The cognitive model and its practical application in clinical psychology have allowed psychological interventions to become more targeted in their use of internally generated material as a focus for treatment. Cognitive-behavioural therapy (CBT) encompasses a wide range of interventions, offered to clients within the framework of ‘collaborative empiricism’. As well as behavioural strategies for managing symptoms, thoughts, beliefs and feelings are perused and examined for relevance and validity. Traditional or ‘elegant’ cognitive therapy was developed to work either in combination with pharmacotherapy or alone to ameliorate the symptoms of depression in adults. The success of CBT as an effective intervention has encouraged clinicians and researchers to investigate and apply its techniques in a wide range of clinical problems; these include depression (for a review, see Watkins & Williams, 1998), panic (Clark et al, 1994), psychotic symptoms (Garety et al, 1994) and personality disorder (Nelson-Gray & Farmer, 1999). More recently, the efficacy of CBT as a treatment for adults with mild learning disability has been established (Lindsay et al, 1993), although, to date, sample sizes have been small.

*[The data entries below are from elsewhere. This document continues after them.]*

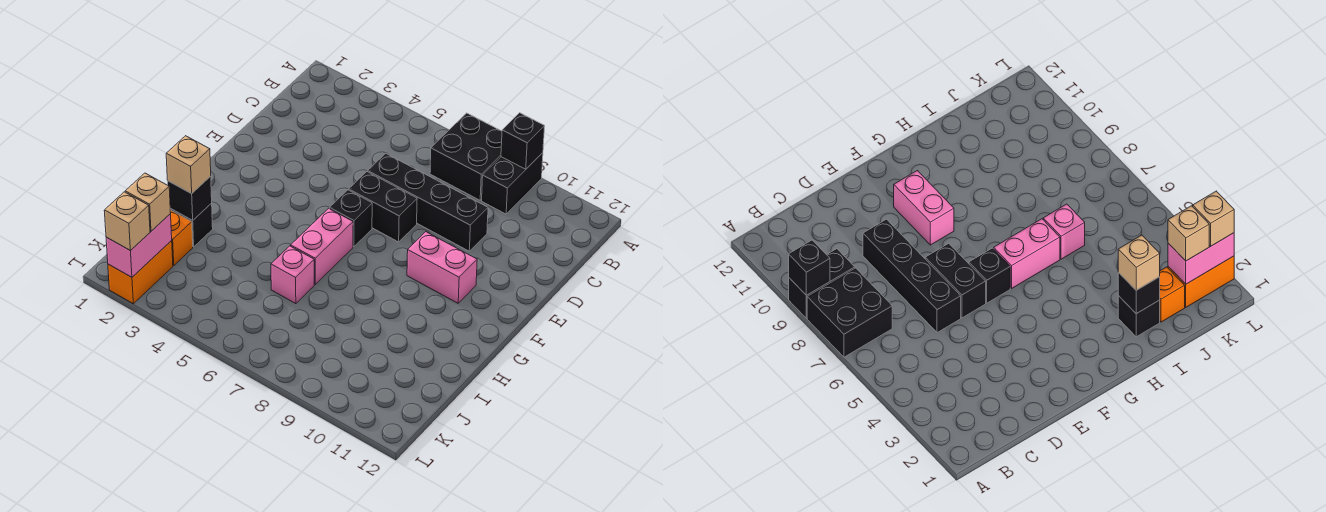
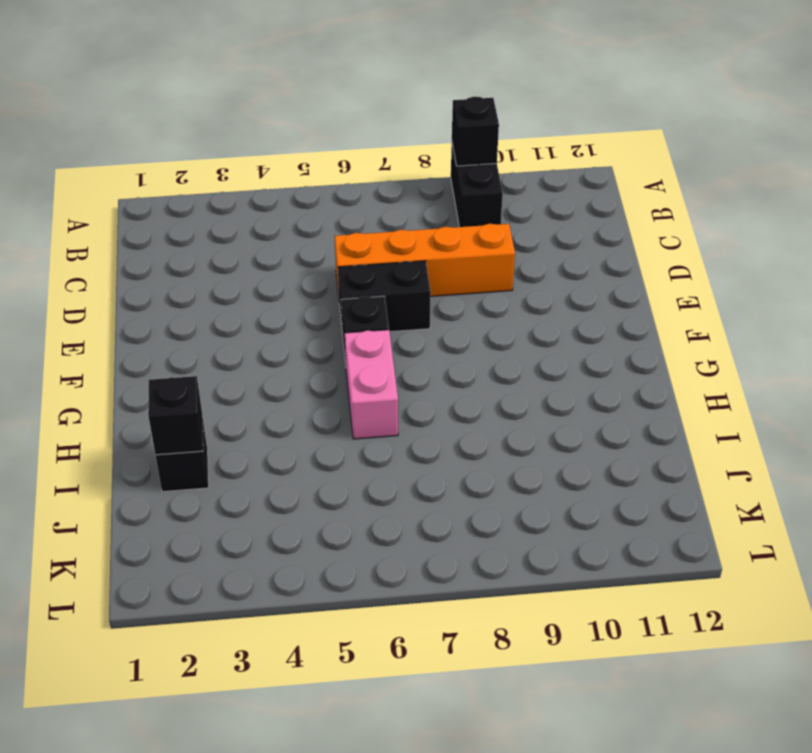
orange 1x4 brick [335,224,515,296] -> black 1x4 brick [368,153,488,251]
none -> black 2x2 brick [430,113,502,200]
none -> pink 1x2 brick [407,232,477,303]
none -> pink 1x1 brick [271,246,314,304]

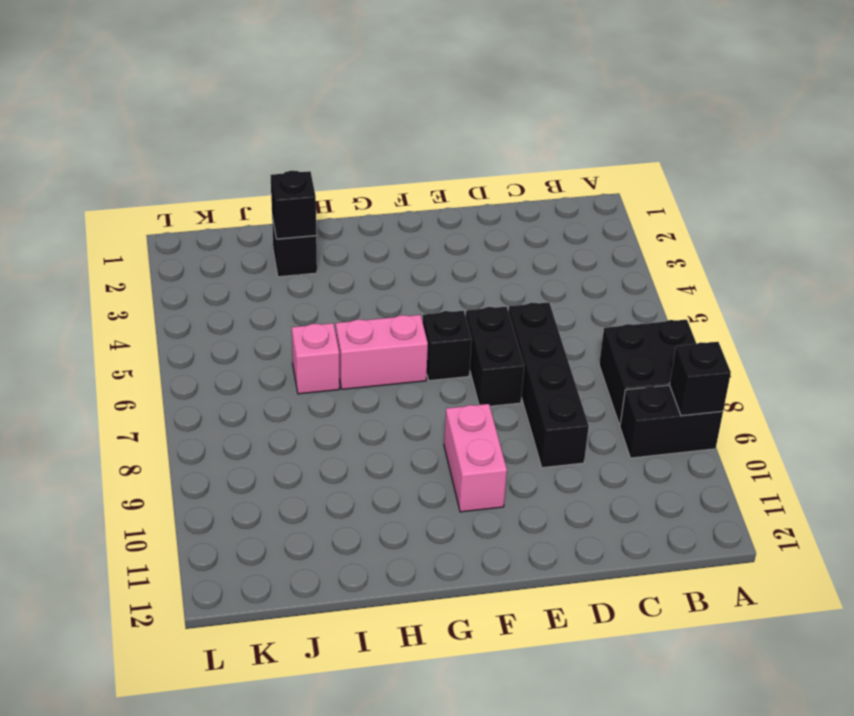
none -> orange 1x1 brick [170,210,193,266]
none -> orange 1x2 brick [108,241,173,304]
none -> pink 1x2 brick [106,214,172,277]

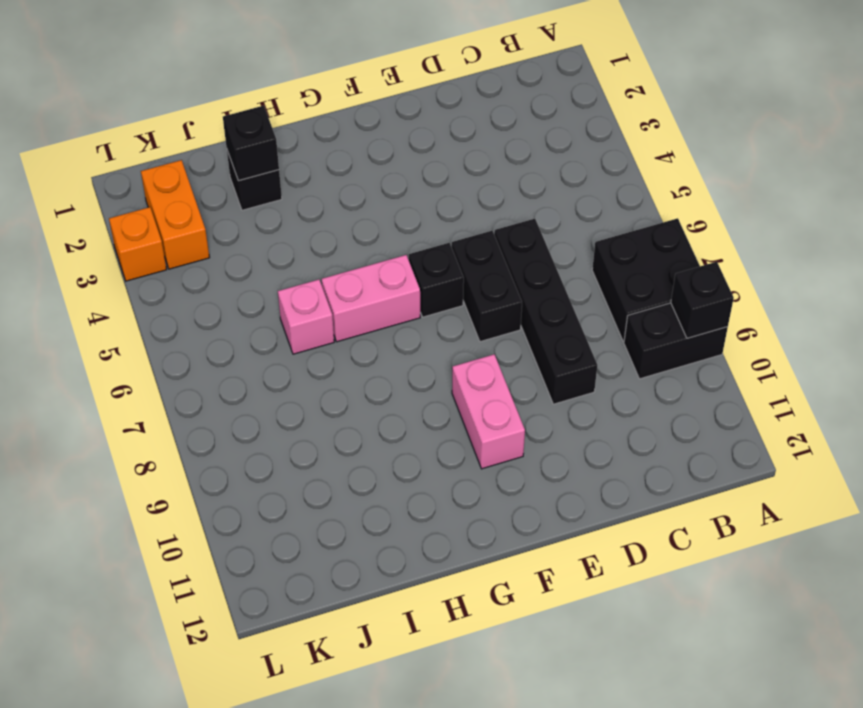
orange 1x2 brick [141,160,210,269] -> orange 1x2 brick turned to [108,241,173,304]
orange 1x1 brick [109,207,167,281] -> orange 1x1 brick moved to [170,210,193,266]
none -> pink 1x2 brick [106,214,172,277]
none -> tan 1x1 brick [166,136,211,194]
none -> tan 1x1 brick [125,173,171,231]

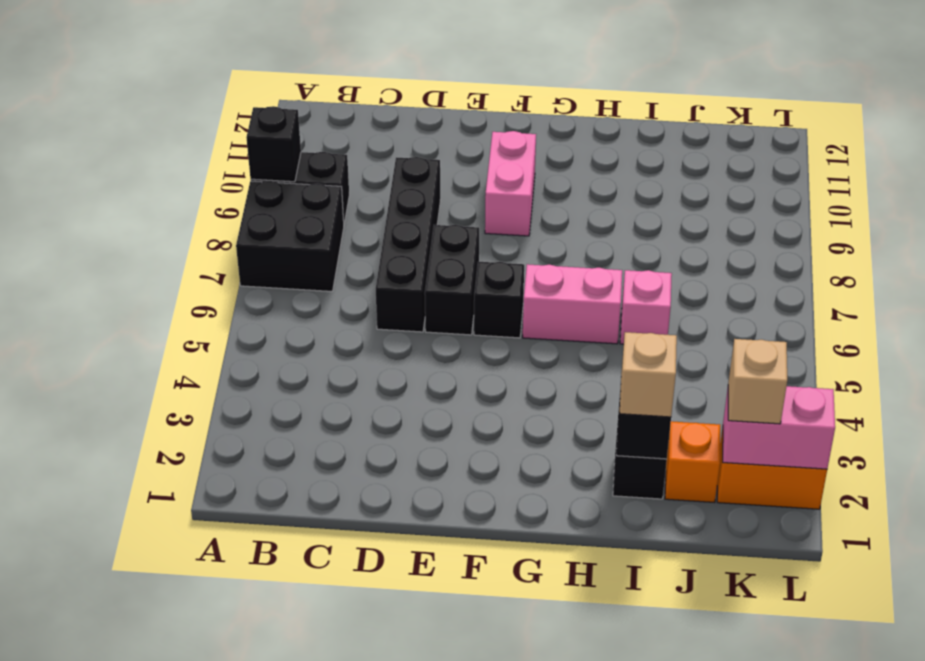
none -> tan 1x1 brick [104,192,150,251]

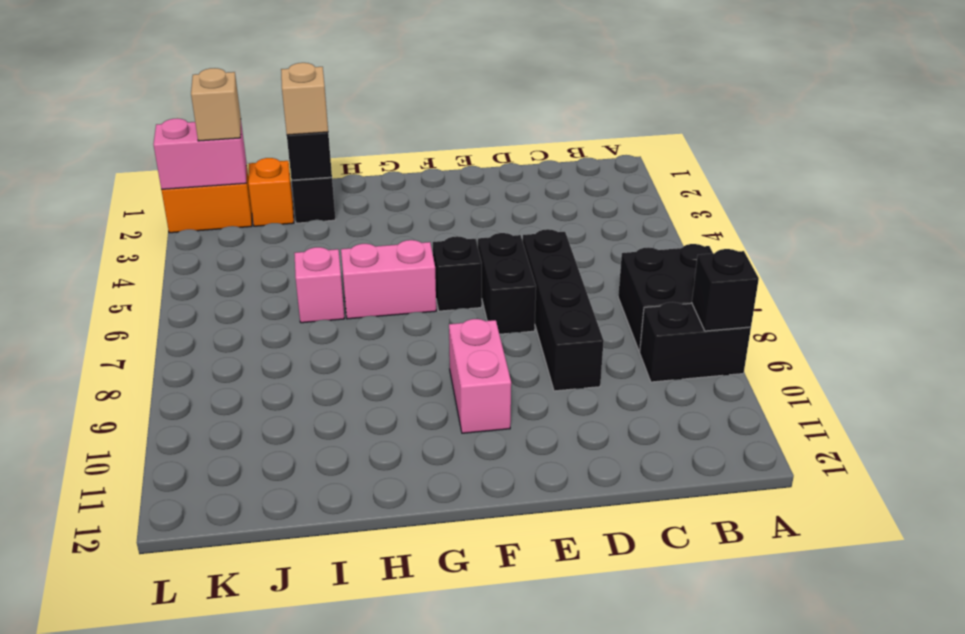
none -> tan 1x1 brick [104,192,150,251]

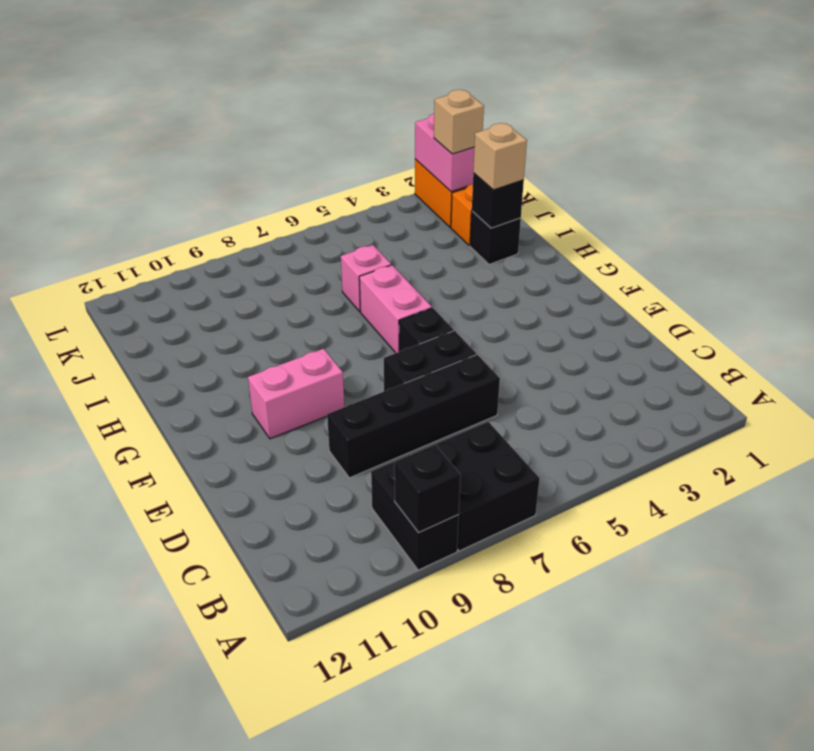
none -> tan 1x1 brick [104,192,150,251]

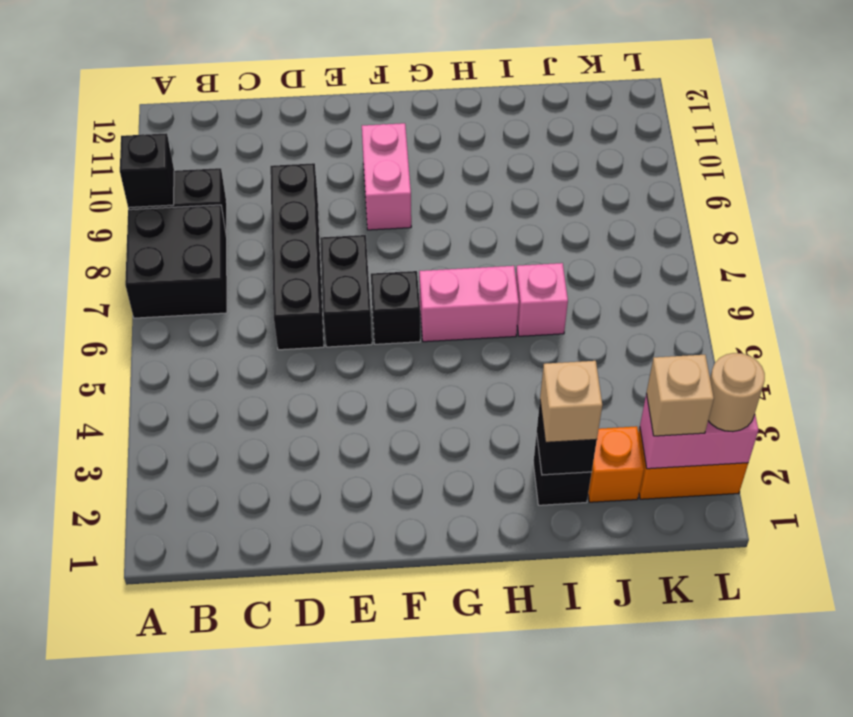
tan 1x1 round brick [708,353,765,432] -> tan 1x1 brick [104,192,150,251]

Psychodynamic and systemic therapies
Individual, family and group psychotherapeutic approaches based on systemic or psychodynamic theories have been used in the treatment of challenging behaviour, either alone or as an adjunct to other therapeutic modalities. Data on their effectiveness and efficacy are limited, especially in the learning disability field. Although a number of case reports and review articles have been published in recent years, especially in the area of forensic psychotherapy and psychological treatments of people with personality disorders, further research on both the process and the outcome of psychotherapeutic approaches is needed.
Multiple choice questions
The term challenging behaviour:
implies unknown aetiology
is reserved for people with a learning disability
cannot be used for people with mental illness
is socially constructed
does not apply to people with autism.
Treatment of challenging behaviour:
should avoid pharmacotherapy
is nearly always multi-disciplinary
an in-patient setting should be avoided
should avoid the simultaneous introduction of two treatment modalities
depends on underlying aetiology.
Out-patient treatment of challenging behaviour:
may be too risky to undertake
is nearly always the preferred option
should always be used with adolescents
prohibits use of psychotherapeutic techniques
is never feasible with offenders.
In the management of challenging behaviour, the Mental Health Act:
should be used only if there is an underlying illness
is not applicable to adolescents
is applicable in severe learning disability
is only applicable to offenders
is almost always ethically dubious.
The constructional approach to challenging behaviour implies:
providing negative consequences for the behaviour
viewing the behaviour as successfully serving a function
highlighting further education
aiming to replace the challenging behaviour with behaviour serving the same function
defining the pattern of reinforcement.